*Directive*
Quote every one of the entries below word for word, with each line unchanged.

[Opening Record extracts section]

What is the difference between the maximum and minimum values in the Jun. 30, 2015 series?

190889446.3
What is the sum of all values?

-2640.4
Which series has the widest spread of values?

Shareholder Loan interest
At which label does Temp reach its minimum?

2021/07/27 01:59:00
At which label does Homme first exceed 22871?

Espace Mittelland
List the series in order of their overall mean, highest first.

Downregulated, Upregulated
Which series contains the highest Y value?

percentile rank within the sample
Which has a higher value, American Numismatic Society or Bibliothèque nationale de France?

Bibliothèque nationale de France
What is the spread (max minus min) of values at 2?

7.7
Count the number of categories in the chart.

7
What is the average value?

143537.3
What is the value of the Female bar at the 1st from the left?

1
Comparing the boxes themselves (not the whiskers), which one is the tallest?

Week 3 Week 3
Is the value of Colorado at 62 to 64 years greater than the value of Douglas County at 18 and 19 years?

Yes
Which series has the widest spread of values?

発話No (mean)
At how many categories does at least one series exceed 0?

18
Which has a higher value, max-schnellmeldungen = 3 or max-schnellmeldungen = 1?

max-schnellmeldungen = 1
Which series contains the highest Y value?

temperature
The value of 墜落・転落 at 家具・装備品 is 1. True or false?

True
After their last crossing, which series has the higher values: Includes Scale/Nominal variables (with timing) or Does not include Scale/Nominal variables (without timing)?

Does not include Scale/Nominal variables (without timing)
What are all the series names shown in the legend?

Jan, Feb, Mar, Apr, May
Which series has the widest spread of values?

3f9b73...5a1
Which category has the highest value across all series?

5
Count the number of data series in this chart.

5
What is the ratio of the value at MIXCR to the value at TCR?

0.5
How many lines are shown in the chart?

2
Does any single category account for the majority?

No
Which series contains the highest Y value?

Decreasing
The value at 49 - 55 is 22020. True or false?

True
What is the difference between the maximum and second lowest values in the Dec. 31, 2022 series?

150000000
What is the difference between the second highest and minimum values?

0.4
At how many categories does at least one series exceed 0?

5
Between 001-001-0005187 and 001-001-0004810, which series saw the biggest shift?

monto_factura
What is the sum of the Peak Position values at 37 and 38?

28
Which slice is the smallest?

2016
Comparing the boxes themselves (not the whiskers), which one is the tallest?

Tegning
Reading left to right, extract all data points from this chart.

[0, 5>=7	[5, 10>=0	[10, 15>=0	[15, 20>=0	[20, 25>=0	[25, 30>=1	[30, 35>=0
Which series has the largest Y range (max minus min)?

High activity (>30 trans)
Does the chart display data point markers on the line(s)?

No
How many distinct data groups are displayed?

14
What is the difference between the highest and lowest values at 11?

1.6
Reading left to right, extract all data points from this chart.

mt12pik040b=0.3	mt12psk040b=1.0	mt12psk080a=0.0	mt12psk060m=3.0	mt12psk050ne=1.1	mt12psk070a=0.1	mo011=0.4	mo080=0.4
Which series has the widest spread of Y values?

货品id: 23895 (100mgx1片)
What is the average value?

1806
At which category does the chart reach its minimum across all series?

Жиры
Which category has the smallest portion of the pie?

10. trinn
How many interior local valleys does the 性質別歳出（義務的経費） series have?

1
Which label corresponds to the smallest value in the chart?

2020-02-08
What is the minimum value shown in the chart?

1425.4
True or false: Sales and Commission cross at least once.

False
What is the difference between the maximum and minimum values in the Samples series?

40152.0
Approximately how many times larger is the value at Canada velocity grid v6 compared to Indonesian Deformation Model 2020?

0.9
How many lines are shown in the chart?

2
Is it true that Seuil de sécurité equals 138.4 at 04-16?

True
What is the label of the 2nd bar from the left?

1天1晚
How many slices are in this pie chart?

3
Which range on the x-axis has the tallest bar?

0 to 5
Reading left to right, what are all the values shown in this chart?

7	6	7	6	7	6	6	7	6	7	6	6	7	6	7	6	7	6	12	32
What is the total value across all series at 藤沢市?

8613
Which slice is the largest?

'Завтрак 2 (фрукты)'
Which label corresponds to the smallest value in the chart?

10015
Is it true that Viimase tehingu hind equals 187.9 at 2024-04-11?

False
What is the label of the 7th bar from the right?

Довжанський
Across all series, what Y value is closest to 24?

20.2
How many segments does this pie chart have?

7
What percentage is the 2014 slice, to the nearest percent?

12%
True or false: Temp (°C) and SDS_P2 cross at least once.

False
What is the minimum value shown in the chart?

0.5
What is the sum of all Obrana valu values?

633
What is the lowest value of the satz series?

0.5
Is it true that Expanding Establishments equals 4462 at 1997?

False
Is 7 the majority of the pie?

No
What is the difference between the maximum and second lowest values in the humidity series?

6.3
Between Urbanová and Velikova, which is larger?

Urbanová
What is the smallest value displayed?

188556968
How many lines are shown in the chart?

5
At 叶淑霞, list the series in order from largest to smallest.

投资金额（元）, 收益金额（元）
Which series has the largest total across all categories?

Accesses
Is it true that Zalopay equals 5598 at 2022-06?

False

[Closing Record extracts section]

*Result for this exercise*
What is the difference between the maximum and minimum values in the Jun. 30, 2015 series?

190889446.3
What is the sum of all values?

-2640.4
Which series has the widest spread of values?

Shareholder Loan interest
At which label does Temp reach its minimum?

2021/07/27 01:59:00
At which label does Homme first exceed 22871?

Espace Mittelland
List the series in order of their overall mean, highest first.

Downregulated, Upregulated
Which series contains the highest Y value?

percentile rank within the sample
Which has a higher value, American Numismatic Society or Bibliothèque nationale de France?

Bibliothèque nationale de France
What is the spread (max minus min) of values at 2?

7.7
Count the number of categories in the chart.

7
What is the average value?

143537.3
What is the value of the Female bar at the 1st from the left?

1
Comparing the boxes themselves (not the whiskers), which one is the tallest?

Week 3 Week 3
Is the value of Colorado at 62 to 64 years greater than the value of Douglas County at 18 and 19 years?

Yes
Which series has the widest spread of values?

発話No (mean)
At how many categories does at least one series exceed 0?

18
Which has a higher value, max-schnellmeldungen = 3 or max-schnellmeldungen = 1?

max-schnellmeldungen = 1
Which series contains the highest Y value?

temperature
The value of 墜落・転落 at 家具・装備品 is 1. True or false?

True
After their last crossing, which series has the higher values: Includes Scale/Nominal variables (with timing) or Does not include Scale/Nominal variables (without timing)?

Does not include Scale/Nominal variables (without timing)
What are all the series names shown in the legend?

Jan, Feb, Mar, Apr, May
Which series has the widest spread of values?

3f9b73...5a1
Which category has the highest value across all series?

5
Count the number of data series in this chart.

5
What is the ratio of the value at MIXCR to the value at TCR?

0.5
How many lines are shown in the chart?

2
Does any single category account for the majority?

No
Which series contains the highest Y value?

Decreasing
The value at 49 - 55 is 22020. True or false?

True
What is the difference between the maximum and second lowest values in the Dec. 31, 2022 series?

150000000
What is the difference between the second highest and minimum values?

0.4
At how many categories does at least one series exceed 0?

5
Between 001-001-0005187 and 001-001-0004810, which series saw the biggest shift?

monto_factura
What is the sum of the Peak Position values at 37 and 38?

28
Which slice is the smallest?

2016
Comparing the boxes themselves (not the whiskers), which one is the tallest?

Tegning
Reading left to right, extract all data points from this chart.

[0, 5>=7	[5, 10>=0	[10, 15>=0	[15, 20>=0	[20, 25>=0	[25, 30>=1	[30, 35>=0
Which series has the largest Y range (max minus min)?

High activity (>30 trans)
Does the chart display data point markers on the line(s)?

No
How many distinct data groups are displayed?

14
What is the difference between the highest and lowest values at 11?

1.6
Reading left to right, extract all data points from this chart.

mt12pik040b=0.3	mt12psk040b=1.0	mt12psk080a=0.0	mt12psk060m=3.0	mt12psk050ne=1.1	mt12psk070a=0.1	mo011=0.4	mo080=0.4
Which series has the widest spread of Y values?

货品id: 23895 (100mgx1片)
What is the average value?

1806
At which category does the chart reach its minimum across all series?

Жиры
Which category has the smallest portion of the pie?

10. trinn
How many interior local valleys does the 性質別歳出（義務的経費） series have?

1
Which label corresponds to the smallest value in the chart?

2020-02-08
What is the minimum value shown in the chart?

1425.4
True or false: Sales and Commission cross at least once.

False
What is the difference between the maximum and minimum values in the Samples series?

40152.0
Approximately how many times larger is the value at Canada velocity grid v6 compared to Indonesian Deformation Model 2020?

0.9
How many lines are shown in the chart?

2
Is it true that Seuil de sécurité equals 138.4 at 04-16?

True
What is the label of the 2nd bar from the left?

1天1晚
How many slices are in this pie chart?

3
Which range on the x-axis has the tallest bar?

0 to 5
Reading left to right, what are all the values shown in this chart?

7	6	7	6	7	6	6	7	6	7	6	6	7	6	7	6	7	6	12	32
What is the total value across all series at 藤沢市?

8613
Which slice is the largest?

'Завтрак 2 (фрукты)'
Which label corresponds to the smallest value in the chart?

10015
Is it true that Viimase tehingu hind equals 187.9 at 2024-04-11?

False
What is the label of the 7th bar from the right?

Довжанський
Across all series, what Y value is closest to 24?

20.2
How many segments does this pie chart have?

7
What percentage is the 2014 slice, to the nearest percent?

12%
True or false: Temp (°C) and SDS_P2 cross at least once.

False
What is the minimum value shown in the chart?

0.5
What is the sum of all Obrana valu values?

633
What is the lowest value of the satz series?

0.5
Is it true that Expanding Establishments equals 4462 at 1997?

False
Is 7 the majority of the pie?

No
What is the difference between the maximum and second lowest values in the humidity series?

6.3
Between Urbanová and Velikova, which is larger?

Urbanová
What is the smallest value displayed?

188556968
How many lines are shown in the chart?

5
At 叶淑霞, list the series in order from largest to smallest.

投资金额（元）, 收益金额（元）
Which series has the largest total across all categories?

Accesses
Is it true that Zalopay equals 5598 at 2022-06?

False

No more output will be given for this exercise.